Florida Gov. Ron DeSantis is planning a series of trips to Illinois to convince businesses to move to the Sunshine State.
DeSantis recently told the Enterprise Florida board about the recruitment effort. He the deep pension debt in Illinois and Chicago make them unattractive places for businesses.
“Warren Buffett said recently to be wary of investing in states like Illinois that, quite frankly, are digging themselves a deeper hole and really have no way out in terms of their fiscal outlook, their pension obligations,” DeSantis said. “That is going to impact the viability of investing.”
As governor, DeSantis leads Enterprise Florida, a public-private partnership focused on economic development in the state.
He announced plans to take envoys from Florida to the Chicago area, hoping to draw businesses away from Illinois.
Other states also have come to Chicago and other parts of Illinois to try to bring businesses back with them.
A migration study by Lending Tree found Florida’s relatively low property taxes and lack of an income tax were the main drivers behind the state’s projection to add 330,000 people a year and top 30 million in total population by 2030.
According to Census Bureau data from 2011 to 2017, Florida was one of the states where the most Illinois residents moved to, second only to Wisconsin and Indiana.
Census data showed Florida gained more residents from other states than any other state in the nation in 2018, gaining more than 130,000 people in the 12 months that ended in July.
In February, DeSantis also went to New York to pitch the state’s business-friendly regulatory environment, meeting with financial industry chieftains in Manhattan, including executives with TIAA, Macquarie, Biggins Lacy Shapiro & Co.
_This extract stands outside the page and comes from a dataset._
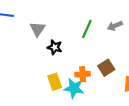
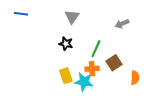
gray triangle: (37, 29) -> (72, 17), moved
green line: (87, 29) -> (96, 49), moved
LLC, BDO, JPMorgan Chase and DTCC.
“I want companies and institutions in the financial and banking sector, including commercial banks, investment banks, hedge funds, FinTech and international financial institutions to know that Florida is a place where businesses can do well without having to face some of the political hostility that they deal with in other parts of the country,” he said in a statement outlining his corporate recruitment goals. “Our posture here is one of welcoming, not one of demagoguery and prejudice.”
The Manhattan tour prompted New York Gov. Andrew Cuomo to partially blame Florida for his state’s $2.3 billion budget deficit, quipping in February that the Sunshine State was “stealing” financial services corporations and wealthy residents away from his state.
Which prompted DeSantis to reply: “I'm not stealing anybody – you are driving people away."